UPDATE: Ahead of Cassie Sainsbury's family's interview scheduled to air this weekend, a preview has been released in which Cassie's fiancé describes how she was "lured" to Colombia by other Australians.
Cassie is currently being held in a Colombian prison following being found with 5.8kg of cocaine in her suitcase, which she says was planted there without her knowledge. Her partner, Scott Broadbridge, is basically contradicting her story of being completely in the dark about the drugs, saying to Channel Seven’s Sunday Night program that he was "surprised" to learn she was flying to Colombia and that he saw mystery "payments" deposited into her account.
"You saw the payments from them?" host Denham Hitchcock asked, to which Scott replied, "Yes."
Cassie will also speak on the show about the moment she was busted in the airport.
ORIGINAL: The mother and sister of accused drug smuggler Cassie Sainsbury are reported to have secured a tell-all TV deal about the South Australian’s arrest and incarceration in Columbia.
If you find yourself feeling a reflexive unease with this scenario, you’re not alone. It raises a number of legal and ethical issues. And then there’s the very real possibility that anything the family says may worsen Cassie’s predicament. It’s against the law in Australia for a criminal to profit from her crimes. Of course, at this time Cassie isn’t a criminal – she’s merely accused – but if she ends up being convicted of trafficking the alleged 5.8kg of cocaine found in her luggage as she attempted to board a flight from Bogota to London, then she will be a criminal. It’s not technically illegal for her family to pocket the cash pre-conviction – but it’s playing pretty fast and loose with the law.

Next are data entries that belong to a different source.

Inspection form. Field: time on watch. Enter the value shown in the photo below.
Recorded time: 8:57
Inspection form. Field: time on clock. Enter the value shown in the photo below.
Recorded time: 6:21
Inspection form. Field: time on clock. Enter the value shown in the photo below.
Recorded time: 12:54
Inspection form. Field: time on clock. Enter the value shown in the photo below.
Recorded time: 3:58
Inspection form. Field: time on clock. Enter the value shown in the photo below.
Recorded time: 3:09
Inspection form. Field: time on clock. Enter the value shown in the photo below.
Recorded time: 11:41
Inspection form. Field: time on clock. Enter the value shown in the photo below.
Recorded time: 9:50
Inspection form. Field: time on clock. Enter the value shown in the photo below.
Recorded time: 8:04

But most of all, there’s simply too much opportunity for this naïve family to make things worse for Cassie. Lisa and Khala Evans, as well as Sainsbury’s fiancé, Scott Broadbridge, have already raised questions about case by giving conflicting accounts of the reason the Adelaide woman was in Colombia at all – Lisa claimed she was on a work trip with her personal training business, before Scott bungled that alibi by claiming she hadn’t worked for the business for some time. Do they really think opening their mouths again is going to help?
Columbian lawmakers may also see the media interest in the case as an opportunity to make an example of the young South Australian. If the world is watching – specifically via their TV sets on a Sunday night – the Colombian courts are unlikely to be interested in applying lenience. Rather, as Indonesian authorities may have done with another Australian drug-accused, Schapelle Corby, they may choose to capitalise on the South Australian’s visibility as a warning to others, and apply the full force of the law. In Cassie’s case, that means up to 15 years jail.
We’ve entered a strange new world where Australians who get in trouble overseas see the media as a significant player in the way their cases proceed. We saw it with Schapelle Corby, with no evidence it assisted her in any way. We saw it again with Sally Faulkner, the Australian mother whose children were kidnapped by their Lebanese father – that case ended catastrophically, with a number of arrests and Sally losing all contact with her kids. It’s easy to see how a smooth-talking TV producer could convince a desperate family that they can step in and present a loved one’s plight in a way that will tug at the heartstrings and help her case. The cash offer must certainly sweeten the deal. But the potential risks are astonishing.
Cassie’s family would do better to stay quiet, work every legal angle they can and pray with everything they’ve got.